Late last year, the leader of Tesla and the world’s richest person, Elon Musk, secured a $1 trillion pay package at his EV company, spurring criticism of the growing wealth divide between the world’s wealthiest and poorest workers. 

And Tim Cook, the CEO of $3.8 trillion tech giant Apple, reaped $74.6 million in 2024, up 18% from $63.2 million the year before. In only about seven hours, Cook has already outearned the typical American worker, and in 2.15 days, can afford the average U.S. home. But he’s not even the highest-paid CEO leading a large, billion-dollar public U.S. company. Rick Smith, the chief executive of $45.5 billion defense-tech company Axon, took home a whopping $164.5 million, according to an analysis from Equilar. 

Meanwhile, America’s poorest aren’t enjoying the spoils of their employers’ success. The after-tax wages of U.S. workers in the lowest-income group grew just 1.3% year-over-year this July, down from 1.6% in the month before, according to the Bank of America Institute. In that same period, higher-income wages swelled to 3.2%—the third consecutive monthly increase. It marked the widest wealth divide between lower and upper-income households in four years.

“In some sense, we had an improvement in lower-income wage growth since the pandemic, and now that’s gone into reverse,” David Tinsley, senior economist for the Bank of America Institute, told Fortune this August. “There was a narrowing of wealth inequality, and now it’s widening.”

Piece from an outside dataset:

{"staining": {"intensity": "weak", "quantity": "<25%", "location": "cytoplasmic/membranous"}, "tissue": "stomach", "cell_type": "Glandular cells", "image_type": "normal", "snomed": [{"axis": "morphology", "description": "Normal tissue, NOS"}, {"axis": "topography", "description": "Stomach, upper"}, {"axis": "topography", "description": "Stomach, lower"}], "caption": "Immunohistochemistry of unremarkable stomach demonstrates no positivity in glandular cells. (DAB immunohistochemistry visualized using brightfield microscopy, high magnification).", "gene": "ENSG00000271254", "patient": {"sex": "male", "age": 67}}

However, some companies are stepping up to ensure that their workers get a fair share of the success. Samsung rolled out a new three-year program last year, granting payouts to its employees based on the company’s stock price starting October 2025 to the same month in 2028, according to reporting from Bloomberg. The plan also gives workers the option to receive up to half of that payout in shares instead of cash. Prior to this monetary move, the only other instance Samsung workers were granted stock was when Samsung distributed 30 shares to staffers as part of a union deal.

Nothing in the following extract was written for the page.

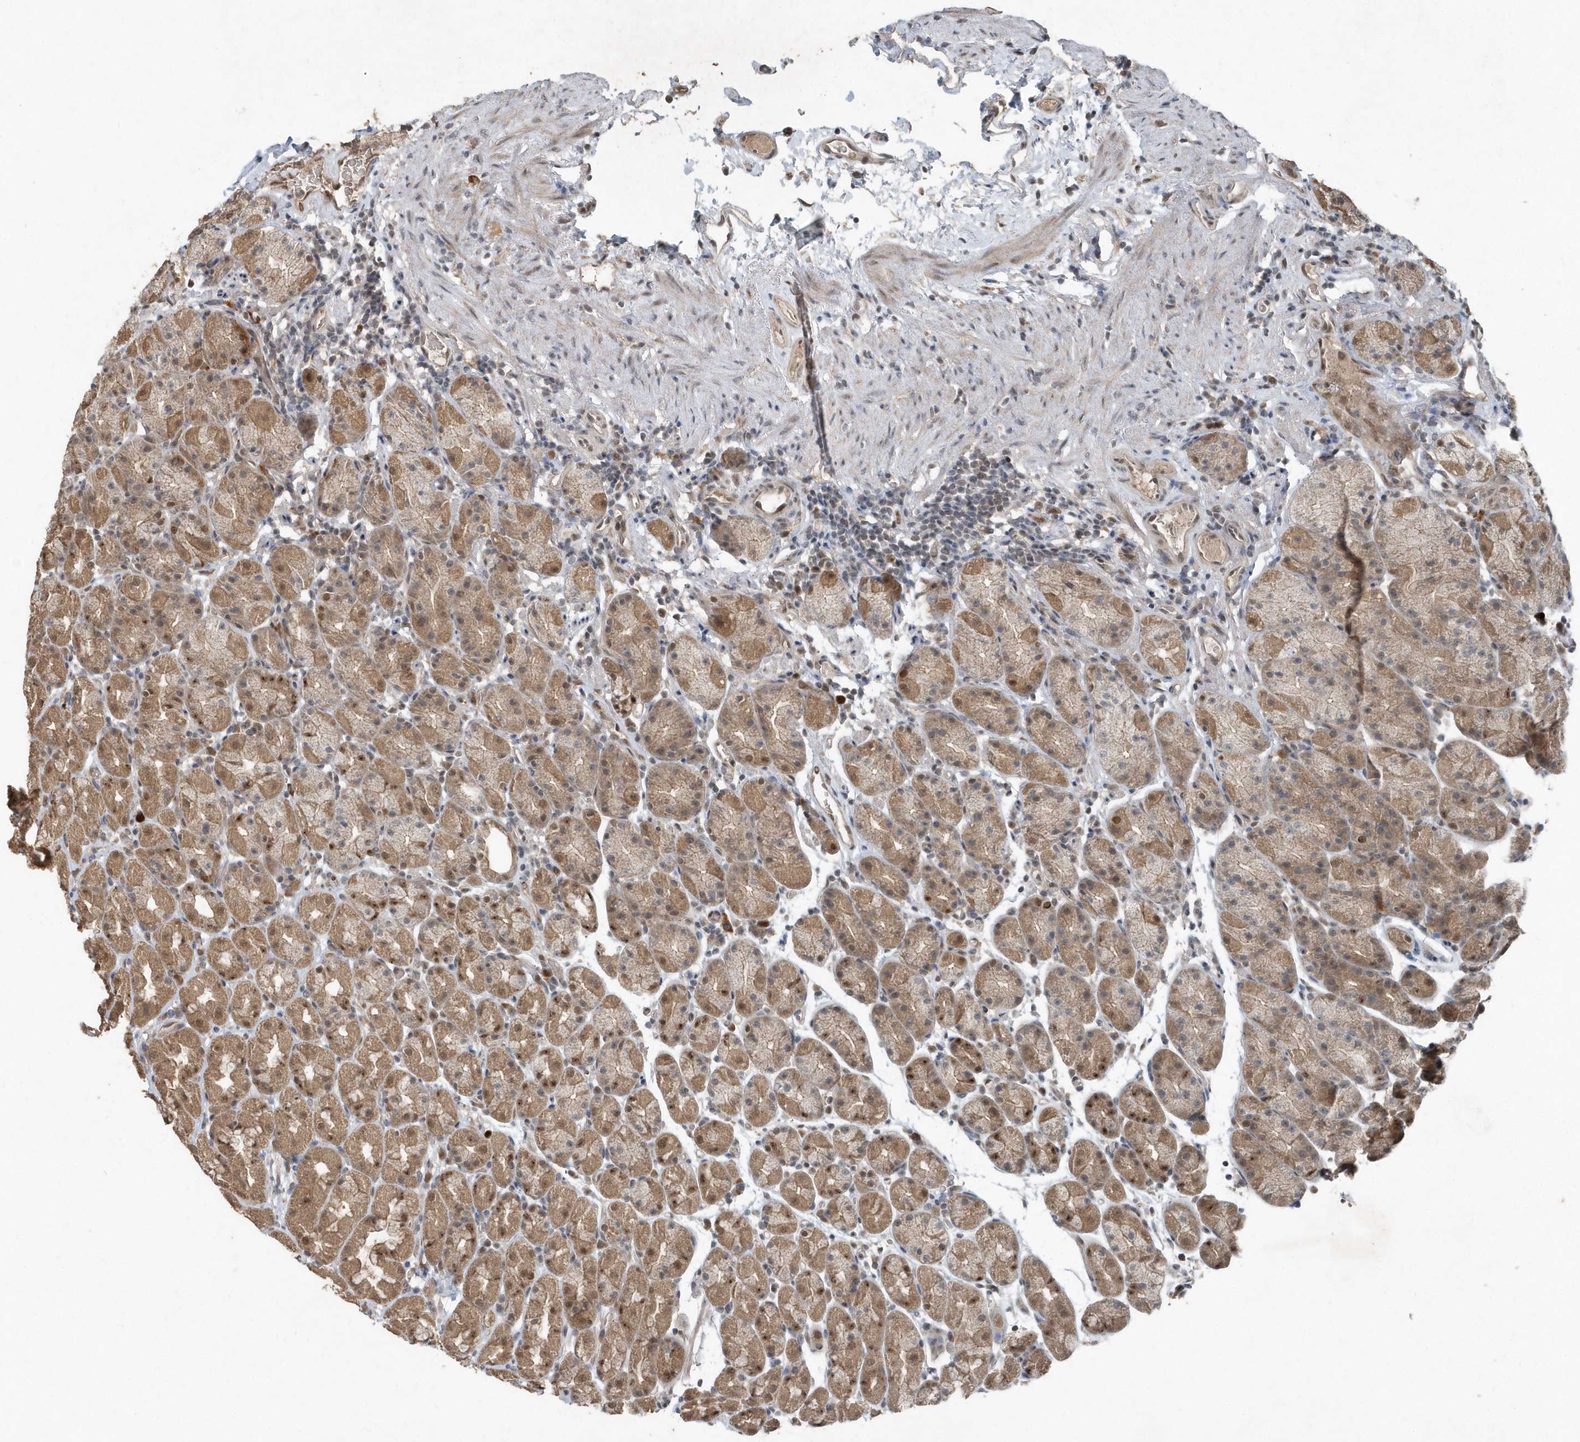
{"staining": {"intensity": "moderate", "quantity": ">75%", "location": "cytoplasmic/membranous,nuclear"}, "tissue": "stomach", "cell_type": "Glandular cells", "image_type": "normal", "snomed": [{"axis": "morphology", "description": "Normal tissue, NOS"}, {"axis": "topography", "description": "Stomach, upper"}], "caption": "High-magnification brightfield microscopy of normal stomach stained with DAB (brown) and counterstained with hematoxylin (blue). glandular cells exhibit moderate cytoplasmic/membranous,nuclear expression is appreciated in about>75% of cells. Nuclei are stained in blue.", "gene": "QTRT2", "patient": {"sex": "male", "age": 68}}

And even billionaires are responding to the growing wealth divide between the haves and have-nots. In response to an Oxfam study’s findings that billionaire wealth increased by $33 trillion between 2015 and 2025, entrepreneur Mark Cuban pointed out that wealth has surged because “the stock market has gone straight up.” He called out that workers should get a slice of the pie. 

“You know who is funding the increase, particularly lately? Retail investors. 401ks,” Cuban wrote on X last year. “The better question is, why are we not giving incentives to companies to require them to give shares in their companies to all employees, at the same percentage of cash earnings as the CEO?”